The operators of four large scale solar farms in north Queensland have found that “tuning” their inverter settings has enabled them to solve “system strength” issues at a fraction of the cost of the current default mechanism – spinning machines.
Ian Christmas, head of engineering at Edify Enegy, told a Clean Energy Council large scale solar forum last week that the inverter tuning at four key solar farms – Whitsunday, Daydream, Hayman, and Hamilton – would address recently declared system strength issues in that part of the grid at one twenty-fifth of the cost of installing a synchronous condenser.
He also said it could be done in a fraction of the time – around four months compared to fourteen months or longer for the alternative. “It’s significant enough (in terms of price and time) that it is a no brainer,” Christmas said.

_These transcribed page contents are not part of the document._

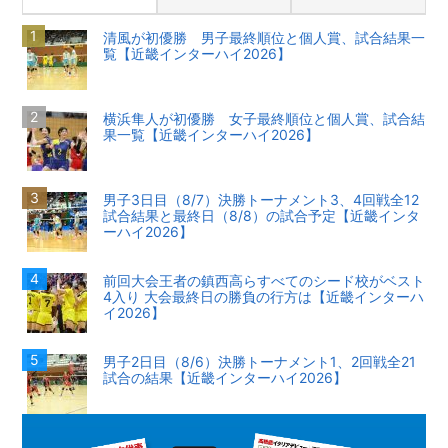
清風が初優勝 男子最終順位と個人賞、試合結果一
覧【近畿インターハイ2026】
横浜隼人が初優勝 女子最終順位と個人賞、試合結
果一覧【近畿インターハイ2026】
男子3日目（8/7）決勝トーナメント3、4回戦全12
試合結果と最終日（8/8）の試合予定【近畿インタ
ーハイ2026】
前回大会王者の鎮西高らすべてのシード校がベスト
4入り 大会最終日の勝負の行方は【近畿インターハ
イ2026】
男子2日目（8/6）決勝トーナメント1、2回戦全21
試合の結果【近畿インターハイ2026】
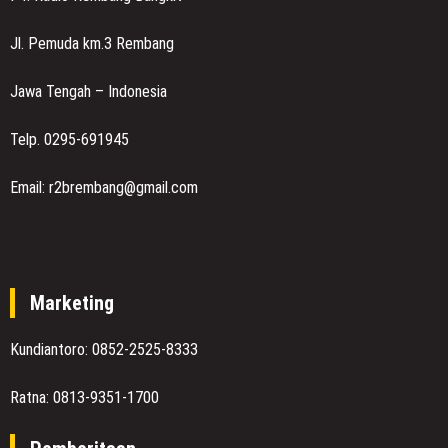
Jl. Pemuda km.3 Rembang
Jawa Tengah – Indonesia
Telp. 0295-691945
Email: r2brembang@gmail.com
Marketing
Kundiantoro: 0852-2525-8333
Ratna: 0813-9351-1700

That a cheaper solution has been found for system strength is significant, because it highlights how new technologies are proving that they can provide many of the services previously thought only possible through spinning machines, such as those used in coal, gas and hydro plants.

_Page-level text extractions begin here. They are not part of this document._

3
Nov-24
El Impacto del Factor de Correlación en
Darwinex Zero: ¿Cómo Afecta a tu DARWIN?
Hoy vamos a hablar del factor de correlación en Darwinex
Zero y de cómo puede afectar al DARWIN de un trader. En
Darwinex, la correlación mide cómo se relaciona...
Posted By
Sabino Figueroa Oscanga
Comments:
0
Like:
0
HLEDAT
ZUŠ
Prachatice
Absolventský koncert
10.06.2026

Until now, those wind and solar farms that have found themselves in parts of the grid with system strength issues have been obliged to spend tens of millions of dollars installing synchronous condensers, a technology that dates back more than half a century and which provide large spinning machines that do not burn fuel.
But this has created problems. It’s added huge costs to those wind and solar farms, but the installations have also occurred in such an “ad-hoc” manner, thanks to a regulatory ruling ironically dubbed “do no harm”, that network owners such as Transgrid complain has actually made the situation worse rather than better.
But as the renewable transition marches on, so too does the understanding of what these new technologies can do, and how they can be applied to issues that arise in the grid.
Perhaps the biggest example of this is with battery storage, which can do significantly more than simply store excess power for use at a later time: It can provide frequency control, synthetic inertia and can be “grid forming” – pretty much covering the range of “grid services” now delivered by traditional generators.
One of the biggest break-throughs occurred last year when five large scale solar farm in the “west Murray” region of the grid (northwest Victoria and western NSW) had their output cut in half due to newly discovered “oscillation” issues.
That was finally resolved through the “tuning” of the SMA inverters that happened to be common to all those solar farms, dubbed the “Murray 5” and the constraint was relaxed last April. It just so happens that SMA inverters are also common to the four solar farms in north Queensland that have found this work around.
As of last week, the firmware at the Hayman and Daydream solar farms had been updated, tested and validated, while Hamilton and Whitsunday are still being completed.
It’s a relief to Christmas and the team at Edify, which has previously had to install syncons at other projects, such as Darlington in NSW, at great cost.
Christmas notes: “I think we as engineers need to stop and pause and ask ourselves a question: can we overcome the current challenges we have with the existing assets that we have.”
That’s a point reinforced by SMA’s head of service Scott Partlin, who has been leading the solutions package for both the Murray 5 and the Queensland solar farms.
“We can do so much more with the kit we’ve got, if there is more latitude in the rules to tune and work with the existing kit to optimise its performance for the kit,” Partlin says, noting that some of the assumptions in the grid rules and connection agreements did not recognise the potential solutions that could be found with the technologies.
Any modifications usually meant that the connection agreements had to be re-cast, which can be highly problematic. “The Murray and Queensland situations show that collaboration is the only way it will work,” he says.
These are issues and questions that are being asked of this and other challenges around the grid. To be sure, some new synchronous condensers will be installed in the main grid, but it is argued that this should only occur in a planned way at the network level, as is happening in South Australia, where the addition of four syncons should dramatically reduce the need for gas plants to operate.
In time, however, even the services offered by syncons will likely to superseded by the expanding capability of inverters. It’s just part of the voyage of discovery for engineers, operators, regulators and investors on what is possible as grid heads towards zero emissions.